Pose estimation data
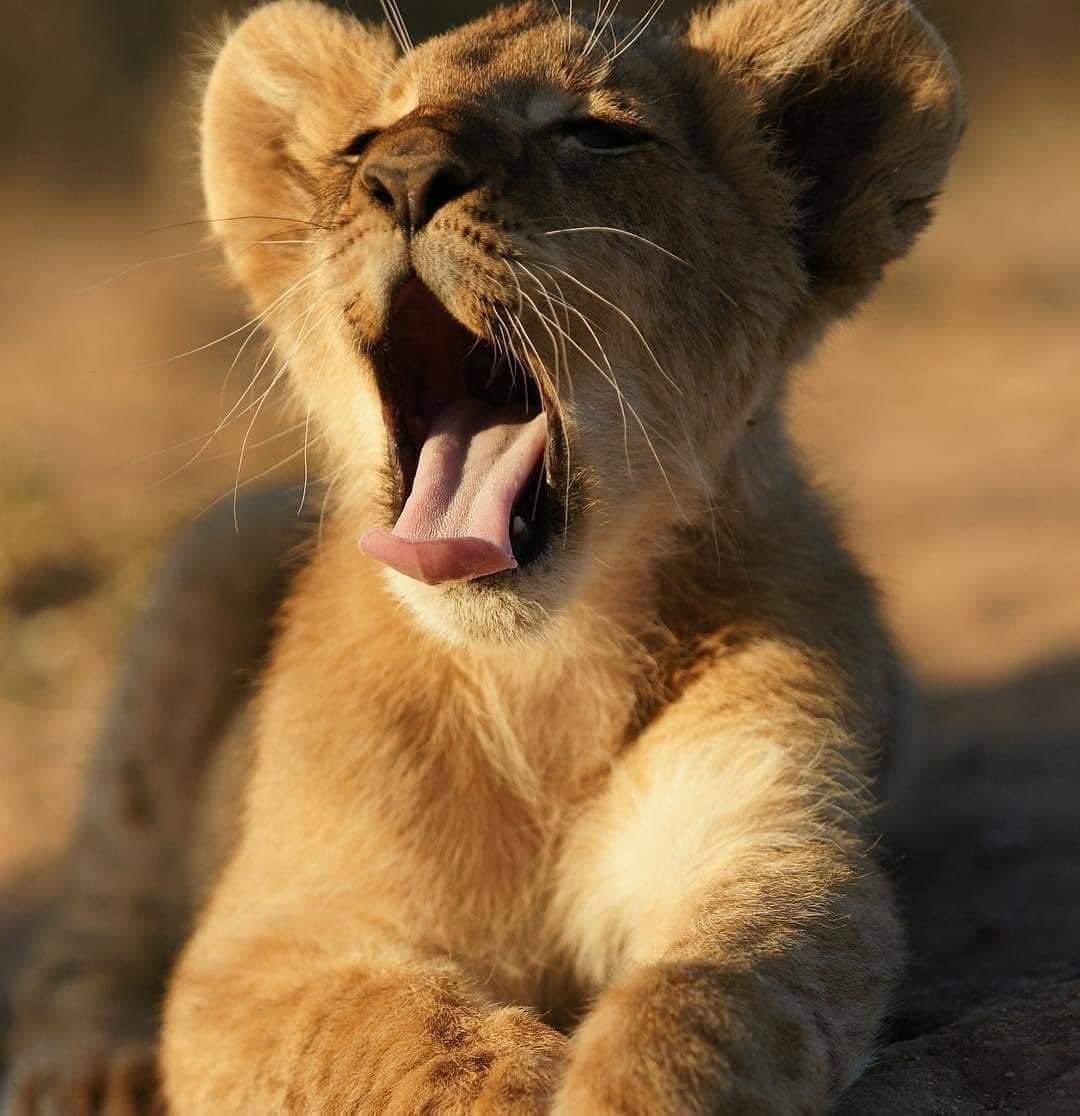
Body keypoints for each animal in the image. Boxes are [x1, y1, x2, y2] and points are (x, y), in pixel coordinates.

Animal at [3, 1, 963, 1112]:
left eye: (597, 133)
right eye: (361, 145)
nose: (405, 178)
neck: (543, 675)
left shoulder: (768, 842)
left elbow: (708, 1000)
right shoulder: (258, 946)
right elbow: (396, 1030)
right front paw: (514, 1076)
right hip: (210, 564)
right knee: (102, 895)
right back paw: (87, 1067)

#### [Your goal]
Please provide a faithful transcription of all the data, pictures excluded.

#### [Output of the exercise]
Body keypoints for each animal in the image. Boxes are [x1, y1, x2, y2] and points are (x, y), in pixel coordinates.

Animal at [3, 1, 963, 1112]:
left eye: (597, 133)
right eye: (361, 145)
nose: (405, 178)
neck: (543, 675)
left shoulder: (768, 842)
left elbow: (708, 1000)
right shoulder: (258, 946)
right elbow: (396, 1030)
right front paw: (514, 1076)
right hip: (210, 564)
right knee: (102, 895)
right back paw: (87, 1067)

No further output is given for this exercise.